Africa may soon be home to the world’s largest Christian populations. This book addresses the theological and cultural realities.
Named one of the top religion books of 2002 by USA Today, Philip Jenkins’s phenomenally successful The Next Christendom permanently changed the way people think about the future of Christianity. In that volume, Jenkins called the world’s attention to the little noticed fact that Christianity’s center of gravity was moving inexorably southward, to the point that Africa may soon be home to the world’s largest Christian populations. Now, in this brilliant sequel, Jenkins takes a much closer look at Christianity in the global South, revealing what it is like, and what it means for the future.
The faith of the South, Jenkins finds, is first and foremost a biblical faith. Indeed, in the global South, many Christians identify powerfully with the world portrayed in the New Testament–an agricultural world very much like their own, marked by famine and plague, poverty and exile, until very recently a society of peasants, farmers, and small craftsmen. In the global South, as in the biblical world, belief in spirits and witchcraft are commonplace, and in many places–such as Nigeria, Indonesia, and Sudan–Christians are persecuted just as early Christians were. Thus the Bible speaks to the global South with a vividness and authenticity simply unavailable to most believers in the industrialized North.

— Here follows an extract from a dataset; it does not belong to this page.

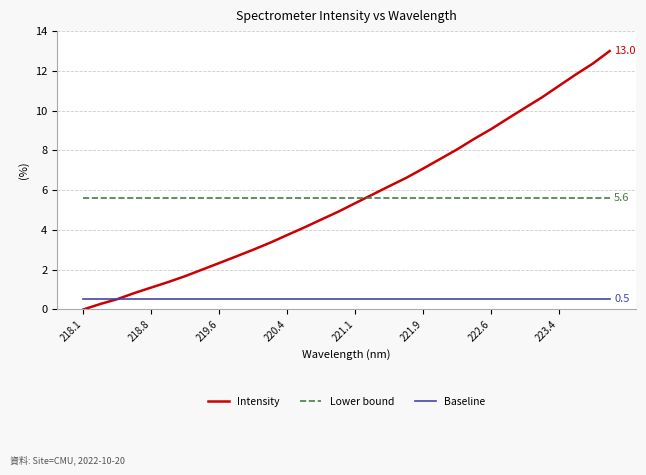

True or false: Lower bound and Baseline intersect in this chart.

False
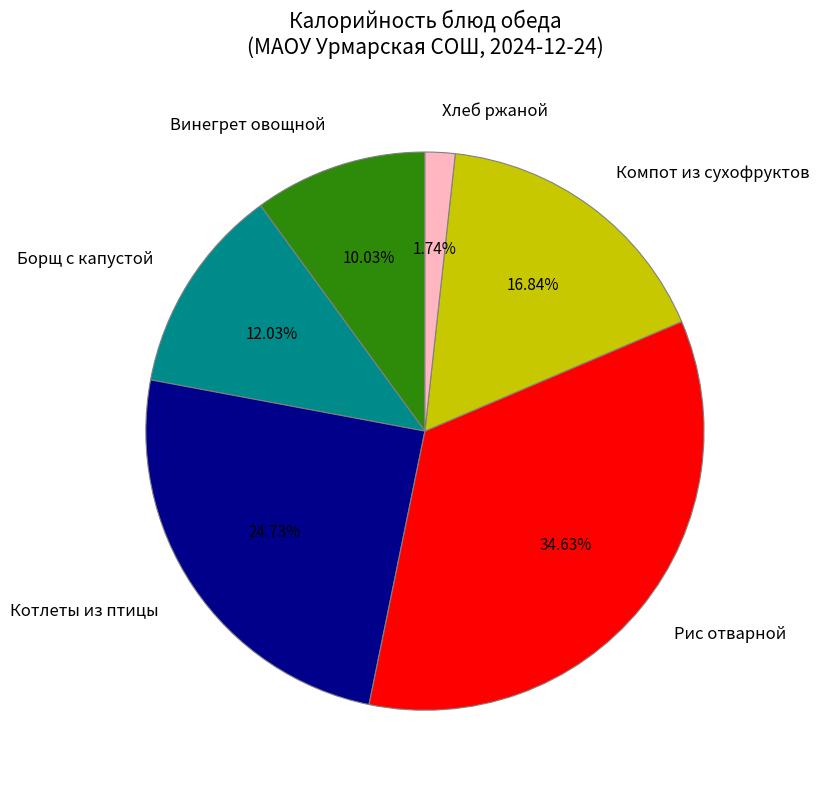

Rank the categories by value from lowest to highest.

Хлеб ржаной, Винегрет овощной, Борщ с капустой, Компот из сухофруктов, Котлеты из птицы, Рис отварной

More important, Jenkins shows that throughout the global South, believers are reading the Bible with fresh eyes, and coming away with new and sometimes startling interpretations. Some of their conclusions are distinctly fundamentalist, but Jenkins finds an intriguing paradox, for they are also finding ideas in the Bible that are socially liberating, especially with respect to women’s rights. Across Africa, Asia, and Latin America, such Christians are social activists in the forefront of a wide range of liberation movements.
It’s hard to overstate how interesting, how eye-opening, how frequently surprising (and sometimes disturbing) Jenkins’ findings are. Anyone interested in the implications of these trends for the major denominations, for Muslim-Christian conflict, and for global politics will find The New Faces of Christianity provocative and incisive–and indispensable.